The kind of dialogue and deportment you only see in the theatre (which I don't mean as a compliment).
The acting from all concerned was that of 'uncured ham', esp Suchet. The new pope was a dead physical match for John Shuttleworth crossed with George from Drop the Dead Donkey and the brown haired old-school cardinel tried to pull off outraged anger but ended up sounding like Vic Reeves' Mulligan and O'Hare.
It raises big questions only if you've never thought about the subject matter before. People in the audience seemed genuinely surprised that the Vatican could be seen as a feudal organisation that would have power-hungry forces within it.

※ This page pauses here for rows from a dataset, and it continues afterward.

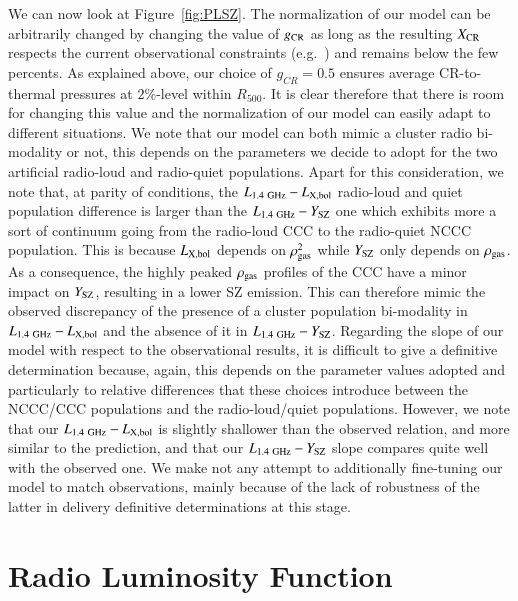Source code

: \documentclass[traditabstract]{aa}
\newcommand{\rmn}{\mathrm}
\begin{document}
We can now look at Figure~\ref{fig:PLSZ}. The normalization of our model can be arbitrarily changed by changing the value of $g_{\rm{CR}}$ as long as the resulting $X_{\rm{CR}}$ respects the current observational constraints (e.g.~\citealp{2011arXiv1111.5544M}) and remains below the few percents. As explained above, our choice of $g_{CR}=0.5$ ensures average CR-to-thermal pressures at $2\%$-level within $R_{500}$. It is clear therefore that there is room for changing this value and the normalization of our model can easily adapt to different situations. We note that our model can both mimic a cluster radio bi-modality or not, this depends on the parameters we decide to adopt for the two artificial radio-loud and radio-quiet populations. Apart for this consideration, we note that, at parity of conditions, the $L_{1.4~\rmn{GHz}}-L_{\rm{X,bol}}$ radio-loud and quiet population difference is larger than the $L_{1.4~\rmn{GHz}}-Y_{\rm{SZ}}$ one which exhibits more a sort of continuum going from the radio-loud CCC to the radio-quiet NCCC population. This is because $L_{\rm{X,bol}}$ depends on $\rho_{\rm{gas}}^2$ while $Y_{\rm{SZ}}$ only depends on $\rho_{\rm{gas}}$. As a consequence, the highly peaked $\rho_{\rm{gas}}$ profiles of the CCC have a minor impact on $Y_{\rm{SZ}}$, resulting in a lower SZ emission. This can therefore mimic the observed discrepancy of the presence of a cluster population bi-modality  in $L_{1.4~\rmn{GHz}}-L_{\rm{X,bol}}$ and the absence of it in $L_{1.4~\rmn{GHz}}-Y_{\rm{SZ}}$. Regarding the slope of our model with respect to the observational results, it is difficult to give a definitive determination because, again, this depends on the parameter values adopted and particularly to relative differences that these choices introduce between the NCCC/CCC populations and the radio-loud/quiet populations. However, we note that our $L_{1.4~\rmn{GHz}}-L_{\rm{X,bol}}$ is slightly shallower than the observed relation, and more similar to the \cite{2009JCAP...09..024K} prediction, and that our $L_{1.4~\rmn{GHz}}-Y_{\rm{SZ}}$ slope compares quite well with the observed one. We make not any attempt to additionally fine-tuning our model to match observations, mainly because of the lack of robustness of the latter in delivery definitive determinations at this stage. 


\section{Radio Luminosity Function}
\label{sec:5}
\end{document}
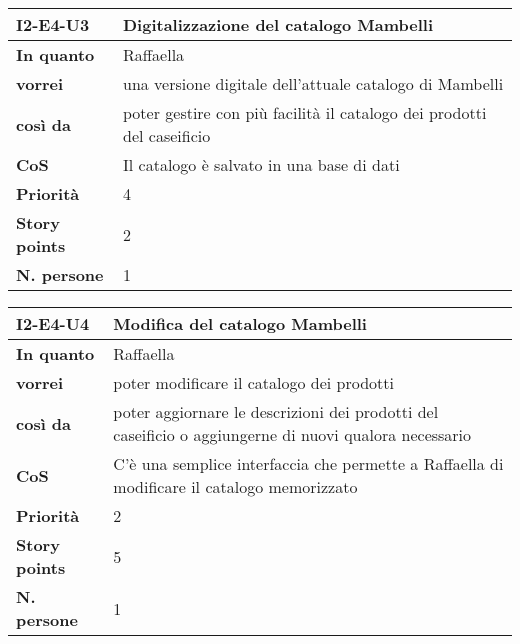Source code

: \begin{table}[H]
  \begin{tabularx}{\textwidth}{lX}
    \toprule
    \textbf{I2-E4-U3} & \textbf{Digitalizzazione del catalogo Mambelli} \\
    \midrule
    \textbf{In quanto} & Raffaella \\
    \textbf{vorrei} & una versione digitale dell'attuale catalogo di Mambelli \\
    \textbf{così da} & poter gestire con più facilità il catalogo dei prodotti del caseificio \\
    \midrule
    \textbf{CoS} & Il catalogo è salvato in una base di dati \\
    \midrule
    \textbf{Priorità} & 4 \\
    \textbf{Story points} & 2 \\
    \textbf{N. persone} & 1 \\
    \bottomrule
  \end{tabularx}
  \label{user-story:i2-e4-u3}
\end{table}

\begin{table}[H]
  \begin{tabularx}{\textwidth}{lX}
    \toprule
    \textbf{I2-E4-U4} & \textbf{Modifica del catalogo Mambelli} \\
    \midrule
    \textbf{In quanto} & Raffaella \\
    \textbf{vorrei} & poter modificare il catalogo dei prodotti \\
    \textbf{così da} & poter aggiornare le descrizioni dei prodotti del caseificio o aggiungerne di nuovi qualora necessario \\
    \midrule
    \textbf{CoS} & C'è una semplice interfaccia che permette a Raffaella di modificare il catalogo memorizzato \\
    \midrule
    \textbf{Priorità} & 2 \\
    \textbf{Story points} & 5 \\
    \textbf{N. persone} & 1 \\
    \bottomrule
  \end{tabularx}
  \label{user-story:i2-e4-u4}
\end{table}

What made it even worse was the audience doing self-satisfied little 'hm-hmph' wry laughs at the (really not very funny) jokes about and of religion. Father Ted raises bigger questions about catholicism, and the jokes are funnier by an order of at least 10.
C Mason, London,
Did Benedict Nightingale and the other reviewer actually watch A matter of Life and Death? Do they not see the link with the film and Cocteau La Belle et La Bete And Orphul and then the play .IA group of seven people saw the play on Sautrday including a man older than Benedict N.who had never ben to a Kneehigh Production before. We all agreed we thought it was a very good production worthy of four stars.THe male among us whose father and brother served in the last war said he was very moved in the latter part of the play. I am glad that I do not succcomb to the reviews of B.N .and perhaps he should retire.I bet I go to see great theatre and have much more experience than him.
Pamela Woodroffe, Farnham, U.K.
Can Benedict Nightingale have seen the same play I saw only a week ago ?
The play I saw took some historical facts and wove them into a powerful, intelligent and thought provoking drama, full of beautiful, writing and big questions of faith and religion.
Nightingale has taken a rather tabloid approach to his review - Dan Brown , The Duke of Edinburgh and the Paris tunnel, LBJ and the grassy knoll - and it reflects poorly on him. I think your readers understand the concept of a conspiracy to murder.
Of course this play does not 'claim authority for what is largely speculation'. It is a drama not a documentary and moreover a drama which leaves the audience to speculate and to ponder as to what might have happened.
This production is taut and intelligent , and full of wonderful performances - Suchet, Michael Jayston and Charles Kay . It's a real treat -don't let Nightingale's insipid review deter you: I for one will have less faith in him now.
B O'Connor, Romsey,
Those that want more than speculation on this subject should consider The Last Supper (Constable) by Philip Willan.
This book has been available since April 12th and has not yet been reviewed by the British press !
Philip was a researcher for both David Yallop and Charles Raw.
Carlo Calvi, Montreal, Canada
Those that want more than speculation should consider The Last Supper by Philip Willan (Constable) as companion reading.
This has been available since April 12th but it has not yet been reviewed by the British press !
Philip was a researcher for both David Yallop and Charles Raw.